Render every line of the listing below as a JSON list of strings, with one string per line and any blank lines omitted.

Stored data
>> Begin

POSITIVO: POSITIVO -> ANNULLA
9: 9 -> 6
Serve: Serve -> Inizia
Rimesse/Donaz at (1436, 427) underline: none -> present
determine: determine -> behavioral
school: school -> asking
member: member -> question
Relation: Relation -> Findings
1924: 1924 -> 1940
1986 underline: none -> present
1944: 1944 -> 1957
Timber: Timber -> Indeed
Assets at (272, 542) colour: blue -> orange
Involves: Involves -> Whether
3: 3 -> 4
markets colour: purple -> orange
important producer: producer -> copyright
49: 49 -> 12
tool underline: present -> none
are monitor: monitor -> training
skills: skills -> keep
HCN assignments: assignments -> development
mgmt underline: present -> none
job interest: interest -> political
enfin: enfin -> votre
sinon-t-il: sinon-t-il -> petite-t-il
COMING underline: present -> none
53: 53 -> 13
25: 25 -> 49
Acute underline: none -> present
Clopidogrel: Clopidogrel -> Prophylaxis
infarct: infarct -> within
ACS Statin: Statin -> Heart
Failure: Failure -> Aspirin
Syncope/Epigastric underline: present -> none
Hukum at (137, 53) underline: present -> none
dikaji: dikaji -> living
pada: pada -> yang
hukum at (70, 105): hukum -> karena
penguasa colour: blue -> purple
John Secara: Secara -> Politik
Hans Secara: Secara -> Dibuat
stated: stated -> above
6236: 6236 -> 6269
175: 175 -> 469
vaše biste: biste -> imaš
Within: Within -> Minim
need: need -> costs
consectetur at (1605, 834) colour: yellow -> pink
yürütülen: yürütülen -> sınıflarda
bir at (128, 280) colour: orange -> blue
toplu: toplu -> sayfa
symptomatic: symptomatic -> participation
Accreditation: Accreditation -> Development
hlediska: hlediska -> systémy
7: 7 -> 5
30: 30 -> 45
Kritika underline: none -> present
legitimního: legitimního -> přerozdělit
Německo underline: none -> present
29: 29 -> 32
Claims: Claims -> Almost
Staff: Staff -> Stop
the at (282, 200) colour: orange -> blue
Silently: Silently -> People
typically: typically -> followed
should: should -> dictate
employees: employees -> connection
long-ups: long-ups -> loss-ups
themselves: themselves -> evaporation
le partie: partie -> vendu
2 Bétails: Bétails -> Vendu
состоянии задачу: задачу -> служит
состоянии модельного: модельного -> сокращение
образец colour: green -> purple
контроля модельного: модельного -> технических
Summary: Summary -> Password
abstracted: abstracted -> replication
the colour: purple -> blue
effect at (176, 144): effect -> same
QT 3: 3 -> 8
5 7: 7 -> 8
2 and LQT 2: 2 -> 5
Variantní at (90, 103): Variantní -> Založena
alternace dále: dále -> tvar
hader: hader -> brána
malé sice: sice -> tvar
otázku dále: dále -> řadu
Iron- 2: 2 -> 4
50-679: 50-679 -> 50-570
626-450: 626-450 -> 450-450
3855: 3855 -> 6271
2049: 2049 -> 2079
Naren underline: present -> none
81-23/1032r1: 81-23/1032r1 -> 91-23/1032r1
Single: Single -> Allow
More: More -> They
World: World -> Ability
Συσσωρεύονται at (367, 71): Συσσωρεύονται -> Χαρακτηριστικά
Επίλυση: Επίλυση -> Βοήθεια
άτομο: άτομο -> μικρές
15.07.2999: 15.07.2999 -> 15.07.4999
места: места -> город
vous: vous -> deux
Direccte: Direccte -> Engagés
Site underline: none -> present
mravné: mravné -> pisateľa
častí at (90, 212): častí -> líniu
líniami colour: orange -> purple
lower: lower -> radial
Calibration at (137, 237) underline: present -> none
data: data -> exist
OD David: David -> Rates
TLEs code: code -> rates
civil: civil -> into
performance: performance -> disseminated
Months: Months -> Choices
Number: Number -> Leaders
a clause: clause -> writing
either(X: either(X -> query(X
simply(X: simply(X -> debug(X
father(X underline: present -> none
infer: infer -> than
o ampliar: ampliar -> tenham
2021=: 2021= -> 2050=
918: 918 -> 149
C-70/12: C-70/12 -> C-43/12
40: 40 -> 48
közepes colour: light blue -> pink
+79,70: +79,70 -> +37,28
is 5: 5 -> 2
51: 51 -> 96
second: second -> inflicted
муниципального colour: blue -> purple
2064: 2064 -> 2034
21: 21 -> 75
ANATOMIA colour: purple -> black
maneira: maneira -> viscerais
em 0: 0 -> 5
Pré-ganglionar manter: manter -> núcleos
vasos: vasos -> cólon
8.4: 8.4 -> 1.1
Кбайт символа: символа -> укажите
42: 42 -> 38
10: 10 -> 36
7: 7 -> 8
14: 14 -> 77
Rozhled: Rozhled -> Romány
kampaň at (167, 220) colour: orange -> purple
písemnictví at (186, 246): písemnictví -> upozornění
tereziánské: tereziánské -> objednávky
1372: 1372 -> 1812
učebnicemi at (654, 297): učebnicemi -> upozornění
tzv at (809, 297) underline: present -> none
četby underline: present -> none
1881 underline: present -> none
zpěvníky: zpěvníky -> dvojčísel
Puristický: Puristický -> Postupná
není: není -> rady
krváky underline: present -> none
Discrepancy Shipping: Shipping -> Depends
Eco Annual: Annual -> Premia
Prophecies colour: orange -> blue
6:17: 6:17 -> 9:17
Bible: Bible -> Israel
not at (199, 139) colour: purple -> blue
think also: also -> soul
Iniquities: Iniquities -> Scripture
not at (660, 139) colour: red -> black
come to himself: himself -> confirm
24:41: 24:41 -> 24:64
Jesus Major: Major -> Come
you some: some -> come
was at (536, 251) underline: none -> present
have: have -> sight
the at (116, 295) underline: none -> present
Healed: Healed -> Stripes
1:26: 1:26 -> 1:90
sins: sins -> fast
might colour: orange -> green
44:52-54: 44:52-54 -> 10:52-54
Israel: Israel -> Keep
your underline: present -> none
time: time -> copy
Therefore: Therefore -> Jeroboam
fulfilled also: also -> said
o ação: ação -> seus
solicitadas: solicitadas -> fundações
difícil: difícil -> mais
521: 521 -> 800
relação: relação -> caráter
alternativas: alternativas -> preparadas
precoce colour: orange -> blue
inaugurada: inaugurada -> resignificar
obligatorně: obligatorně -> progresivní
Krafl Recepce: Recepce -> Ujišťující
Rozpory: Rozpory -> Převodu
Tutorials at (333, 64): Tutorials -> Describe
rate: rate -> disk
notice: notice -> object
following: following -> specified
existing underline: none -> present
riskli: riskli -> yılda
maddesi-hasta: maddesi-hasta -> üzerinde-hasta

>> End

- _Task output_
[
  "POSITIVO: POSITIVO -> ANNULLA",
  "9: 9 -> 6",
  "Serve: Serve -> Inizia",
  "Rimesse/Donaz at (1436, 427) underline: none -> present",
  "determine: determine -> behavioral",
  "school: school -> asking",
  "member: member -> question",
  "Relation: Relation -> Findings",
  "1924: 1924 -> 1940",
  "1986 underline: none -> present",
  "1944: 1944 -> 1957",
  "Timber: Timber -> Indeed",
  "Assets at (272, 542) colour: blue -> orange",
  "Involves: Involves -> Whether",
  "3: 3 -> 4",
  "markets colour: purple -> orange",
  "important producer: producer -> copyright",
  "49: 49 -> 12",
  "tool underline: present -> none",
  "are monitor: monitor -> training",
  "skills: skills -> keep",
  "HCN assignments: assignments -> development",
  "mgmt underline: present -> none",
  "job interest: interest -> political",
  "enfin: enfin -> votre",
  "sinon-t-il: sinon-t-il -> petite-t-il",
  "COMING underline: present -> none",
  "53: 53 -> 13",
  "25: 25 -> 49",
  "Acute underline: none -> present",
  "Clopidogrel: Clopidogrel -> Prophylaxis",
  "infarct: infarct -> within",
  "ACS Statin: Statin -> Heart",
  "Failure: Failure -> Aspirin",
  "Syncope/Epigastric underline: present -> none",
  "Hukum at (137, 53) underline: present -> none",
  "dikaji: dikaji -> living",
  "pada: pada -> yang",
  "hukum at (70, 105): hukum -> karena",
  "penguasa colour: blue -> purple",
  "John Secara: Secara -> Politik",
  "Hans Secara: Secara -> Dibuat",
  "stated: stated -> above",
  "6236: 6236 -> 6269",
  "175: 175 -> 469",
  "vaše biste: biste -> imaš",
  "Within: Within -> Minim",
  "need: need -> costs",
  "consectetur at (1605, 834) colour: yellow -> pink",
  "yürütülen: yürütülen -> sınıflarda",
  "bir at (128, 280) colour: orange -> blue",
  "toplu: toplu -> sayfa",
  "symptomatic: symptomatic -> participation",
  "Accreditation: Accreditation -> Development",
  "hlediska: hlediska -> systémy",
  "7: 7 -> 5",
  "30: 30 -> 45",
  "Kritika underline: none -> present",
  "legitimního: legitimního -> přerozdělit",
  "Německo underline: none -> present",
  "29: 29 -> 32",
  "Claims: Claims -> Almost",
  "Staff: Staff -> Stop",
  "the at (282, 200) colour: orange -> blue",
  "Silently: Silently -> People",
  "typically: typically -> followed",
  "should: should -> dictate",
  "employees: employees -> connection",
  "long-ups: long-ups -> loss-ups",
  "themselves: themselves -> evaporation",
  "le partie: partie -> vendu",
  "2 Bétails: Bétails -> Vendu",
  "состоянии задачу: задачу -> служит",
  "состоянии модельного: модельного -> сокращение",
  "образец colour: green -> purple",
  "контроля модельного: модельного -> технических",
  "Summary: Summary -> Password",
  "abstracted: abstracted -> replication",
  "the colour: purple -> blue",
  "effect at (176, 144): effect -> same",
  "QT 3: 3 -> 8",
  "5 7: 7 -> 8",
  "2 and LQT 2: 2 -> 5",
  "Variantní at (90, 103): Variantní -> Založena",
  "alternace dále: dále -> tvar",
  "hader: hader -> brána",
  "malé sice: sice -> tvar",
  "otázku dále: dále -> řadu",
  "Iron- 2: 2 -> 4",
  "50-679: 50-679 -> 50-570",
  "626-450: 626-450 -> 450-450",
  "3855: 3855 -> 6271",
  "2049: 2049 -> 2079",
  "Naren underline: present -> none",
  "81-23/1032r1: 81-23/1032r1 -> 91-23/1032r1",
  "Single: Single -> Allow",
  "More: More -> They",
  "World: World -> Ability",
  "Συσσωρεύονται at (367, 71): Συσσωρεύονται -> Χαρακτηριστικά",
  "Επίλυση: Επίλυση -> Βοήθεια",
  "άτομο: άτομο -> μικρές",
  "15.07.2999: 15.07.2999 -> 15.07.4999",
  "места: места -> город",
  "vous: vous -> deux",
  "Direccte: Direccte -> Engagés",
  "Site underline: none -> present",
  "mravné: mravné -> pisateľa",
  "častí at (90, 212): častí -> líniu",
  "líniami colour: orange -> purple",
  "lower: lower -> radial",
  "Calibration at (137, 237) underline: present -> none",
  "data: data -> exist",
  "OD David: David -> Rates",
  "TLEs code: code -> rates",
  "civil: civil -> into",
  "performance: performance -> disseminated",
  "Months: Months -> Choices",
  "Number: Number -> Leaders",
  "a clause: clause -> writing",
  "either(X: either(X -> query(X",
  "simply(X: simply(X -> debug(X",
  "father(X underline: present -> none",
  "infer: infer -> than",
  "o ampliar: ampliar -> tenham",
  "2021=: 2021= -> 2050=",
  "918: 918 -> 149",
  "C-70/12: C-70/12 -> C-43/12",
  "40: 40 -> 48",
  "közepes colour: light blue -> pink",
  "+79,70: +79,70 -> +37,28",
  "is 5: 5 -> 2",
  "51: 51 -> 96",
  "second: second -> inflicted",
  "муниципального colour: blue -> purple",
  "2064: 2064 -> 2034",
  "21: 21 -> 75",
  "ANATOMIA colour: purple -> black",
  "maneira: maneira -> viscerais",
  "em 0: 0 -> 5",
  "Pré-ganglionar manter: manter -> núcleos",
  "vasos: vasos -> cólon",
  "8.4: 8.4 -> 1.1",
  "Кбайт символа: символа -> укажите",
  "42: 42 -> 38",
  "10: 10 -> 36",
  "7: 7 -> 8",
  "14: 14 -> 77",
  "Rozhled: Rozhled -> Romány",
  "kampaň at (167, 220) colour: orange -> purple",
  "písemnictví at (186, 246): písemnictví -> upozornění",
  "tereziánské: tereziánské -> objednávky",
  "1372: 1372 -> 1812",
  "učebnicemi at (654, 297): učebnicemi -> upozornění",
  "tzv at (809, 297) underline: present -> none",
  "četby underline: present -> none",
  "1881 underline: present -> none",
  "zpěvníky: zpěvníky -> dvojčísel",
  "Puristický: Puristický -> Postupná",
  "není: není -> rady",
  "krváky underline: present -> none",
  "Discrepancy Shipping: Shipping -> Depends",
  "Eco Annual: Annual -> Premia",
  "Prophecies colour: orange -> blue",
  "6:17: 6:17 -> 9:17",
  "Bible: Bible -> Israel",
  "not at (199, 139) colour: purple -> blue",
  "think also: also -> soul",
  "Iniquities: Iniquities -> Scripture",
  "not at (660, 139) colour: red -> black",
  "come to himself: himself -> confirm",
  "24:41: 24:41 -> 24:64",
  "Jesus Major: Major -> Come",
  "you some: some -> come",
  "was at (536, 251) underline: none -> present",
  "have: have -> sight",
  "the at (116, 295) underline: none -> present",
  "Healed: Healed -> Stripes",
  "1:26: 1:26 -> 1:90",
  "sins: sins -> fast",
  "might colour: orange -> green",
  "44:52-54: 44:52-54 -> 10:52-54",
  "Israel: Israel -> Keep",
  "your underline: present -> none",
  "time: time -> copy",
  "Therefore: Therefore -> Jeroboam",
  "fulfilled also: also -> said",
  "o ação: ação -> seus",
  "solicitadas: solicitadas -> fundações",
  "difícil: difícil -> mais",
  "521: 521 -> 800",
  "relação: relação -> caráter",
  "alternativas: alternativas -> preparadas",
  "precoce colour: orange -> blue",
  "inaugurada: inaugurada -> resignificar",
  "obligatorně: obligatorně -> progresivní",
  "Krafl Recepce: Recepce -> Ujišťující",
  "Rozpory: Rozpory -> Převodu",
  "Tutorials at (333, 64): Tutorials -> Describe",
  "rate: rate -> disk",
  "notice: notice -> object",
  "following: following -> specified",
  "existing underline: none -> present",
  "riskli: riskli -> yılda",
  "maddesi-hasta: maddesi-hasta -> üzerinde-hasta"
]